Minified JSON responses

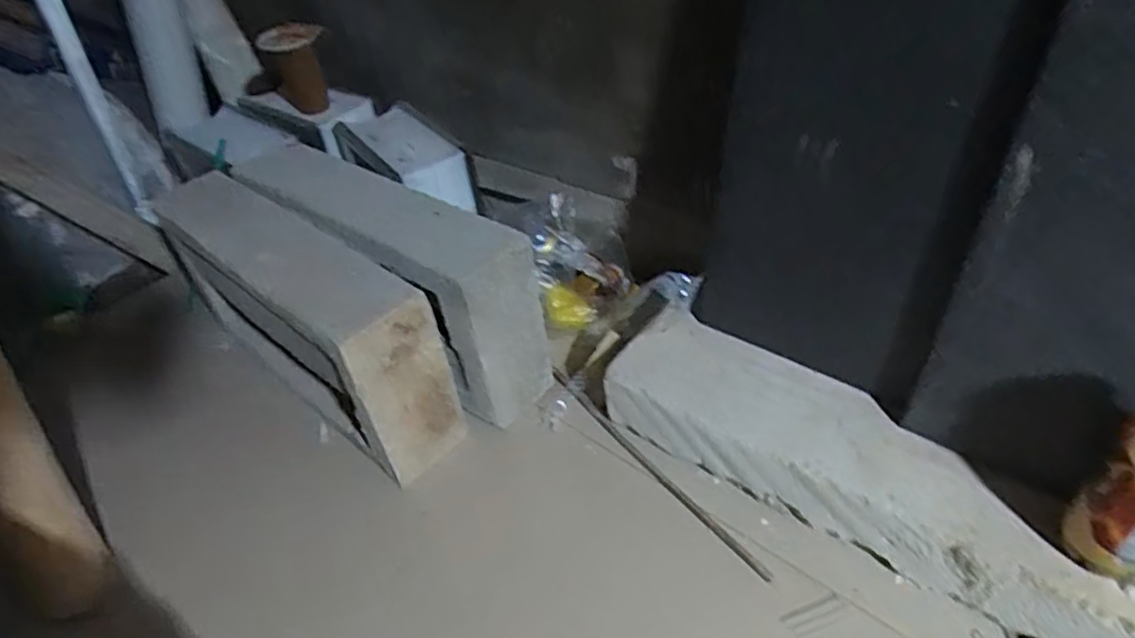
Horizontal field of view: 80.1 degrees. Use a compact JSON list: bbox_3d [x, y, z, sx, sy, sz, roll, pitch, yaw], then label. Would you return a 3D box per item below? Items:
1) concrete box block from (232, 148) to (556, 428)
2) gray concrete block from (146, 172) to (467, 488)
[{"bbox_3d":[-0.192,-0.043,0.722,0.366,0.191,0.091,25,51,32],"label":"concrete box block"},{"bbox_3d":[-0.267,-0.003,0.696,0.358,0.189,0.092,27,52,33],"label":"gray concrete block"}]

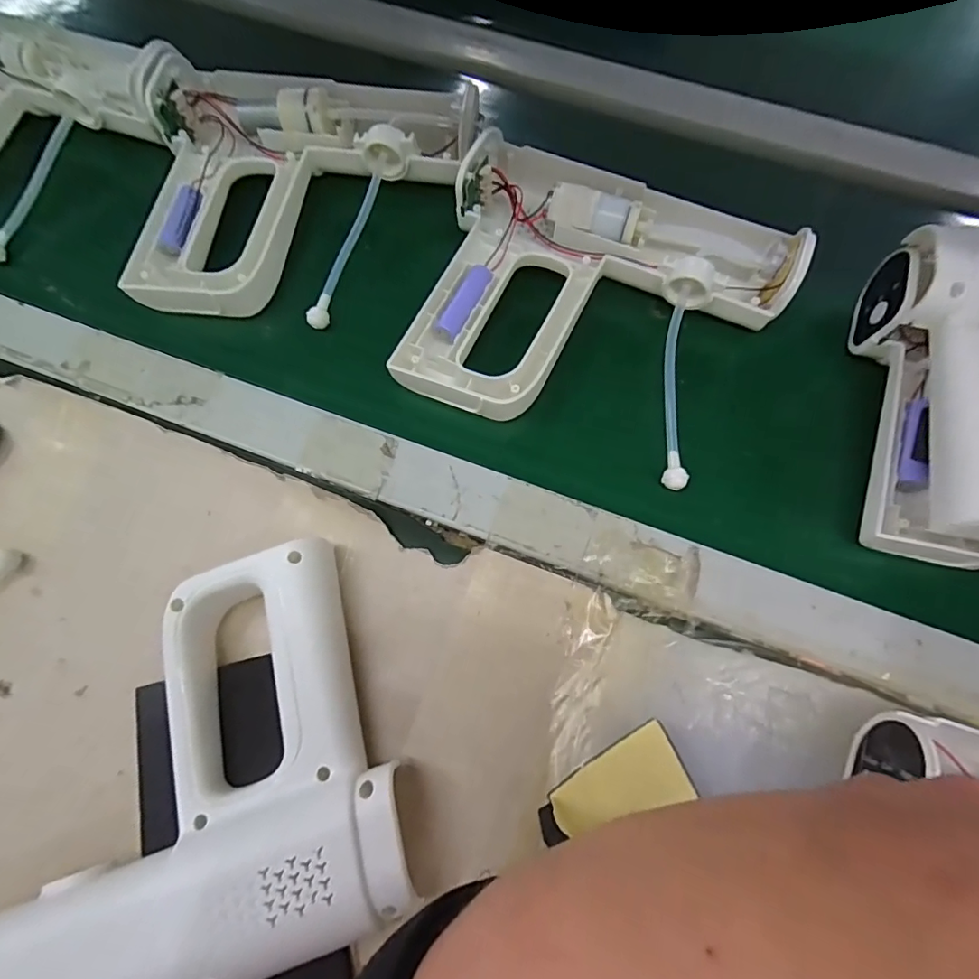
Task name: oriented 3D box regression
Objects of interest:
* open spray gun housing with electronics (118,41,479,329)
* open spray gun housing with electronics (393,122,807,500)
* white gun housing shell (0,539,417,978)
[{"bbox_3d":[-0.120,-0.206,0.345,0.215,0.044,0.178,-1,73,2],"label":"open spray gun housing with electronics"},{"bbox_3d":[0.068,-0.116,0.325,0.206,0.043,0.180,18,74,7],"label":"open spray gun housing with electronics"},{"bbox_3d":[-0.151,0.142,0.252,0.205,0.043,0.169,-25,74,-6],"label":"white gun housing shell"}]

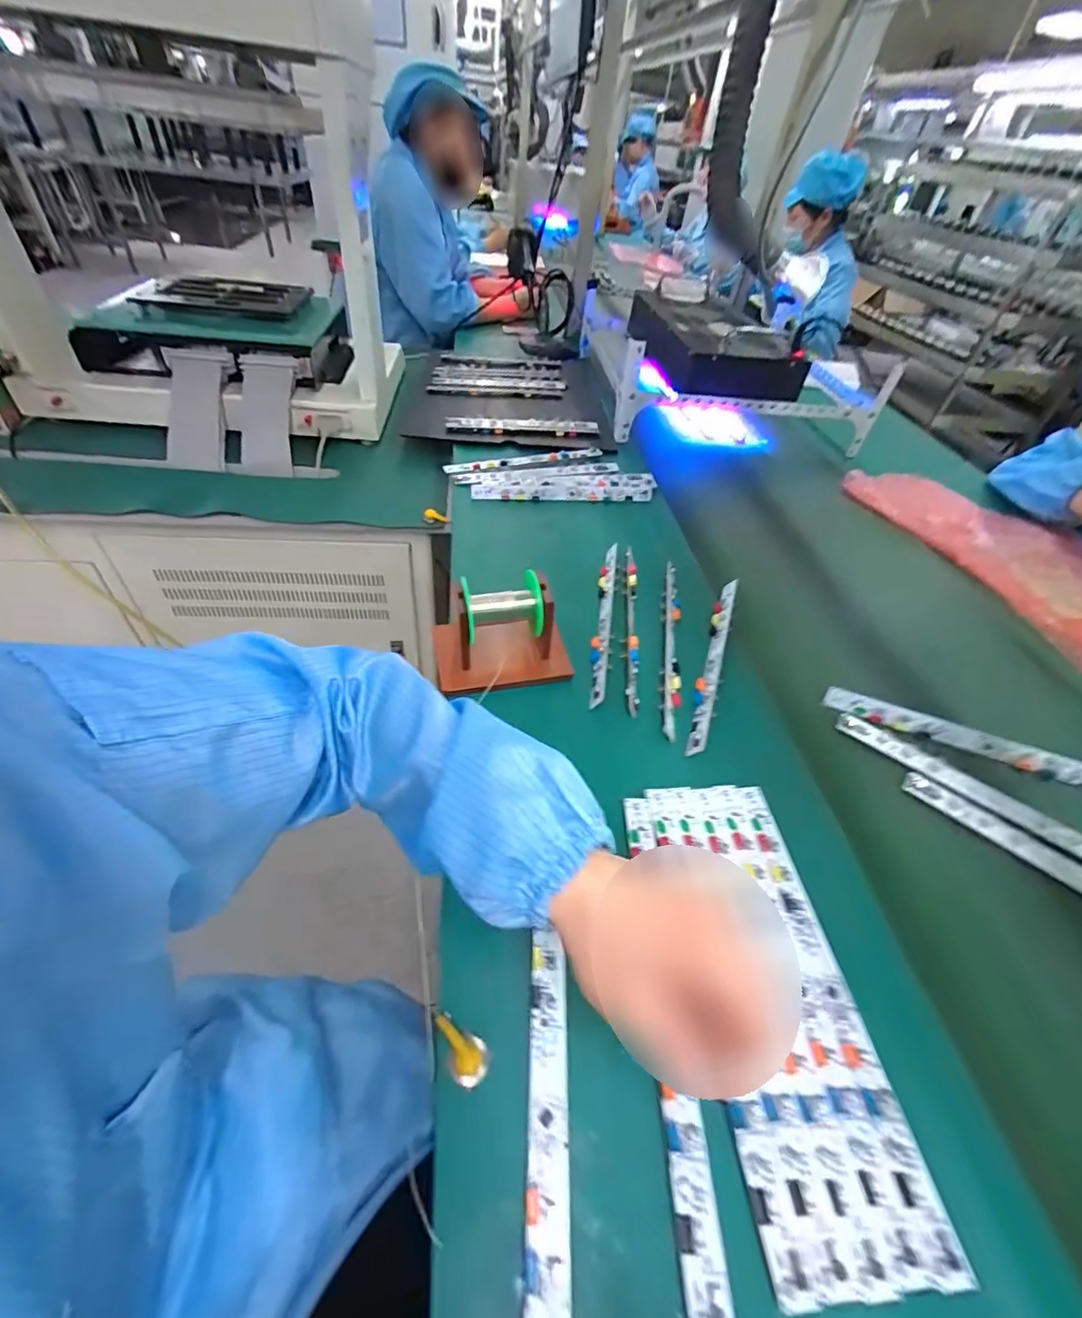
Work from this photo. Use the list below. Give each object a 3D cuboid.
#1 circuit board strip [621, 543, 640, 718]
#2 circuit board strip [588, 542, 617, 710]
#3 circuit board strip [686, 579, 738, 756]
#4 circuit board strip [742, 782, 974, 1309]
[{"bbox_3d":[0.108,-0.047,0.612,0.015,0.012,0.274,9,46,0],"label":"circuit board strip"},{"bbox_3d":[0.076,-0.055,0.626,0.020,0.009,0.285,10,46,2],"label":"circuit board strip"},{"bbox_3d":[0.197,-0.003,0.587,0.020,0.013,0.277,20,47,11],"label":"circuit board strip"},{"bbox_3d":[0.202,0.223,0.367,0.027,0.005,0.287,0,47,-8],"label":"circuit board strip"}]

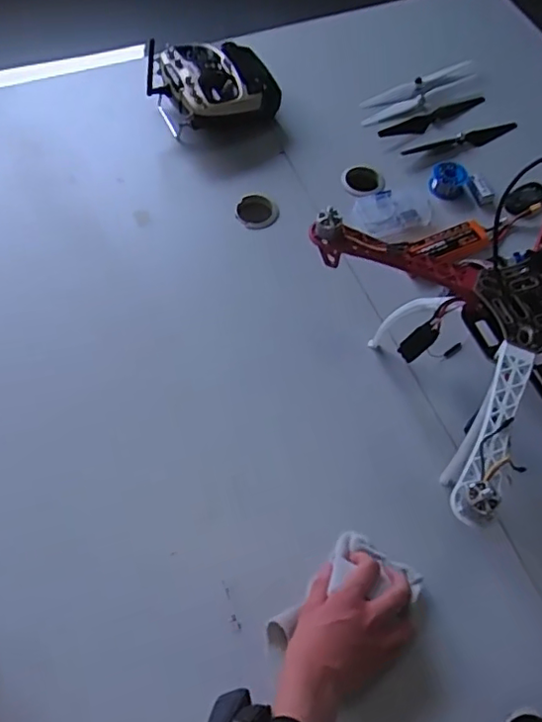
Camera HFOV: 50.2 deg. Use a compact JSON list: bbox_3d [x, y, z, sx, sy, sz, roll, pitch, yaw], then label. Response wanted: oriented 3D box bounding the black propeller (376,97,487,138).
[{"bbox_3d":[0.280,-0.417,0.993,0.204,0.004,0.039,-21,64,-10],"label":"black propeller"}]

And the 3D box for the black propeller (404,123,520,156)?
[{"bbox_3d":[0.317,-0.371,0.974,0.196,0.011,0.031,-12,63,-6],"label":"black propeller"}]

#### [Assignment]
Please copy exactly the lines from the one containing "2) gray concrete" through the last line of the records, both ends included, and leave out any pictures.

#### [Task result]
2) gray concrete block from (146, 172) to (467, 488)
[{"bbox_3d":[-0.192,-0.043,0.722,0.366,0.191,0.091,25,51,32],"label":"concrete box block"},{"bbox_3d":[-0.267,-0.003,0.696,0.358,0.189,0.092,27,52,33],"label":"gray concrete block"}]

Task name: oriented 3D box regression
Objects of interest:
* open spray gun housing with electronics (118,41,479,329)
* open spray gun housing with electronics (393,122,807,500)
* white gun housing shell (0,539,417,978)
[{"bbox_3d":[-0.120,-0.206,0.345,0.215,0.044,0.178,-1,73,2],"label":"open spray gun housing with electronics"},{"bbox_3d":[0.068,-0.116,0.325,0.206,0.043,0.180,18,74,7],"label":"open spray gun housing with electronics"},{"bbox_3d":[-0.151,0.142,0.252,0.205,0.043,0.169,-25,74,-6],"label":"white gun housing shell"}]

Work from this photo. Use the list below. Give each object a 3D cuboid.
#1 circuit board strip [621, 543, 640, 718]
#2 circuit board strip [588, 542, 617, 710]
#3 circuit board strip [686, 579, 738, 756]
#4 circuit board strip [742, 782, 974, 1309]
[{"bbox_3d":[0.108,-0.047,0.612,0.015,0.012,0.274,9,46,0],"label":"circuit board strip"},{"bbox_3d":[0.076,-0.055,0.626,0.020,0.009,0.285,10,46,2],"label":"circuit board strip"},{"bbox_3d":[0.197,-0.003,0.587,0.020,0.013,0.277,20,47,11],"label":"circuit board strip"},{"bbox_3d":[0.202,0.223,0.367,0.027,0.005,0.287,0,47,-8],"label":"circuit board strip"}]

Camera HFOV: 50.2 deg. Use a compact JSON list: bbox_3d [x, y, z, sx, sy, sz, roll, pitch, yaw], then label. Response wanted: oriented 3D box bounding the black propeller (376,97,487,138).
[{"bbox_3d":[0.280,-0.417,0.993,0.204,0.004,0.039,-21,64,-10],"label":"black propeller"}]

And the 3D box for the black propeller (404,123,520,156)?
[{"bbox_3d":[0.317,-0.371,0.974,0.196,0.011,0.031,-12,63,-6],"label":"black propeller"}]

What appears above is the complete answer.